The weekly wash-up (August 11th)

The weeks that were in river and water news – August 11th, 2013 

Some retrospective “news” now I’m back from the US and another great trip to Talaroo.

China and India ‘water grab’ dams put ecology of Himalayas in danger  New research shows that India, Nepal, Bhutan and Pakistan are engaged in a huge “water grab” in the Himalayas, as they seek new sources of electricity to power their economies. Taken together, the countries have plans for more than 400 hydro dams. Most Himalayan rivers have been relatively untouched by dams near their sources but if all plans go ahead, the Himalayas become the most dammed region in the world.

Tibetan Himalayas. Photo by S. Linke

Tibetan Himalayas. Photo by S. Linke

Concerns about lack of monitoring of Basin plan   Scientists, irrigators and environmentalists say there isn’t enough monitoring being done of the Murray-Darling Basin Plan. States have recently reduced their contributions to the Murray Darling Basin Authority by more than $30 million and monitoring programs have suffered. ANU’s Dr James Pittock says a long-term monitoring scheme may not be enough to take into account issues such as the impact of climate change on river systems. “If you do see a negative environmental trend in five or ten years’ time, how will the government know what the cause was?” he asked.

Waste water set to ‘drought proof’ Perth   Treated waste water from toilets, showers and washing machines will be pumped back into Western Australia’s water system via ground aquifers following a three-year trial. During the trial every one of the 62,300 water samples passed strict health and safety guidelines. Since 1992, concerns over Perth’s future water supply have become increasingly urgent, with increased water consumption coupled with a drastic reduction in the flows into dams.

Andrew Cripps rules out more channel country irrigation  The Queensland Government says it will not release more water for irrigation, as it winds back Wild Rivers declarations in the state’s Channel Country. The State Government has also approved oil and gas developments near protected rivers in the area, but says they will be subject to strict environmental conditions.

Daly River. Photo: Courtesy TRaCK CERF

Daly River. Photo: Courtesy TRaCK CERF

Daly River advisory group canned   The Northern Territory Government has dismantled a long-running land and water community reference group. The Daly River Management Advisory Committee (DRMAC) was set up seven years ago to provide guidance on policy with input from all sectors including those of beef, farming, fishing and Indigenous. Chair John Childs says it’s disappointing to see the the committee wound up which he believes consulted widely with the community.

Dirty water and poor hygiene stunting the growth of millions   A new study has shown improving the quality of water and hand-washing could add half a centimetre on average to the height of children under five. It is thought that dirty water and poor hygiene can increase the risk of infection in the child’s gut, reducing the amount of nutrients that can be absorbed.

Minister deaf to Wild Rivers pleas  Murrandoo Yanner, director of the Carpentaria Land Council Aboriginal Corporation recently discussed changes to the State’s Wild Rivers legislation with premier Campbell Newman. ” We need employment and economic development, but we want development that is smart, that maintains the reasonable protections that Queensland’s Wild Rivers laws provide.” He is concerned that in south-west Queensland a minister is planning to remove reliable protection and allow large open cut coal mines and expansion of the coal seam gas industry.

Native water rats return to their former range  WA conservation organisations have undertaken the first translocation of native water rats in Australia, with the goal of returning the species to areas within their former range. Australia’s largest native rodents, the water rats (Hydromys chysogaster)  were once common throughout Western Australia but are now considered to be extinct in some regions.

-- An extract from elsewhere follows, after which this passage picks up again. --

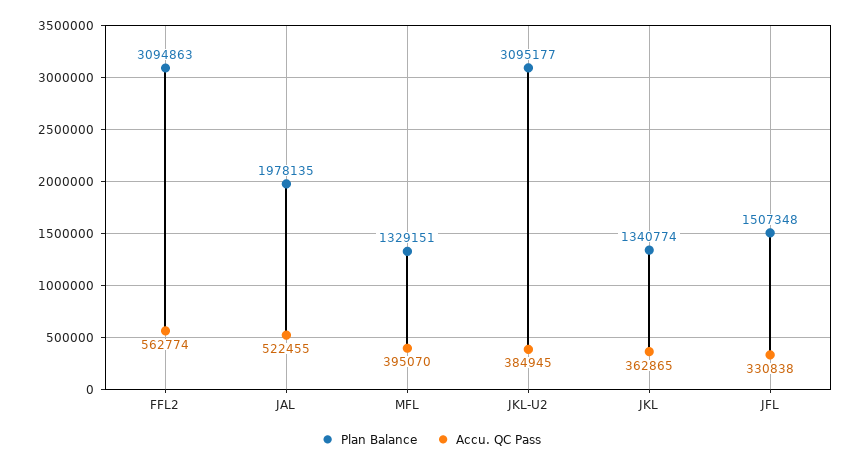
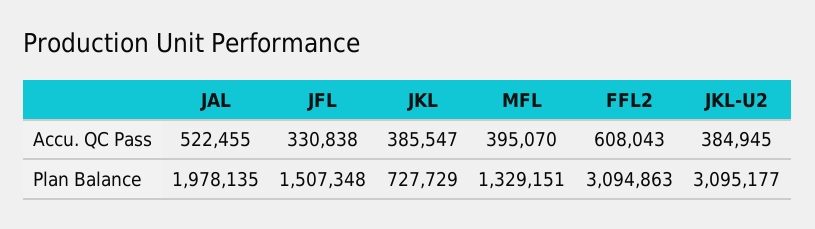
Accu. QC Pass, FFL2: 562774 -> 608043
Plan Balance, JKL: 1340774 -> 727729
Accu. QC Pass, JKL: 362865 -> 385547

Wadi Rum, Jordan. Photo by S. Linke

Wadi Rum, Jordan. Photo by S. Linke

Jordan readies the taps on controversial water project   Demand for water in Jordan  has increased 6% last year caused by development and the flow of Syrian refugees to Jordan. The Arab world is highly groundwater dependent with Libya, Tunisia, and Saudi Arabia being 100% dependent on groundwater while Jordan and Egypt are 60% and 20% dependent respectively, However non-renewable aquifers (those not being recharged by rainwater) often have levels of radioactivity that exceed WHO guidelines.

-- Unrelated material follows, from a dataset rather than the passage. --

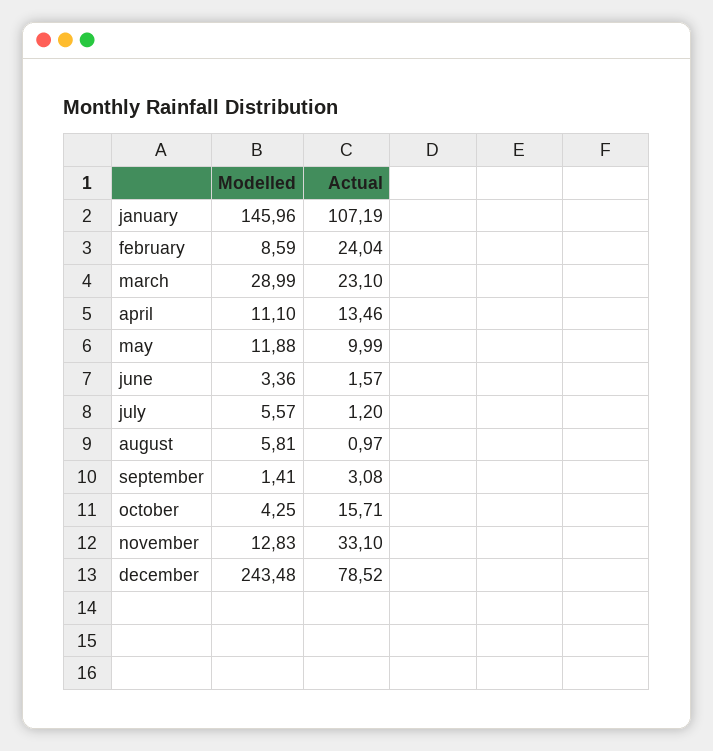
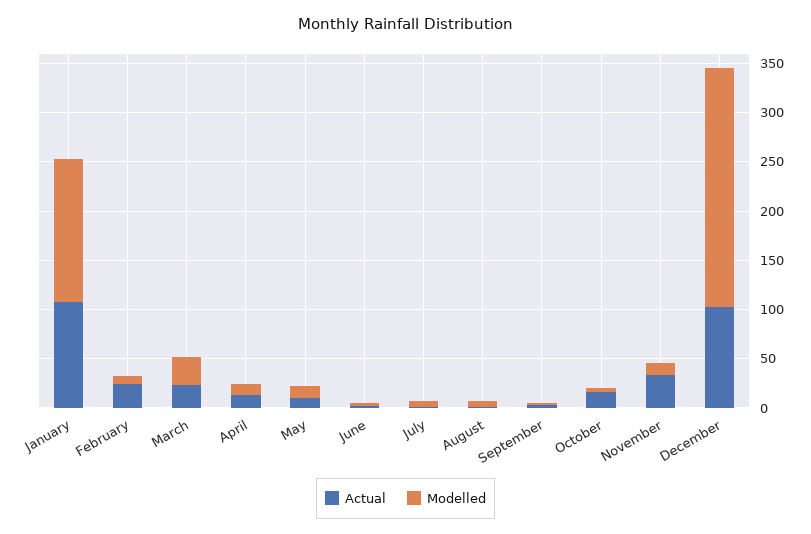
Actual, december: 78.52 -> 100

Organic water claims misleading, says watchdog   A number of bottled water companies will stop advertising their products as ‘‘organic’’ after the the Australian Competition and Consumer Commission watchdog said that such a claim was nonsense.  In the context of food and drink, the word “organic” refers to agricultural products that have been farmed according to certain practices and standards. Because water is not an agricultural product it can not benefit from such practices and so it was inappropriate to label it “organic”, the ACCC said.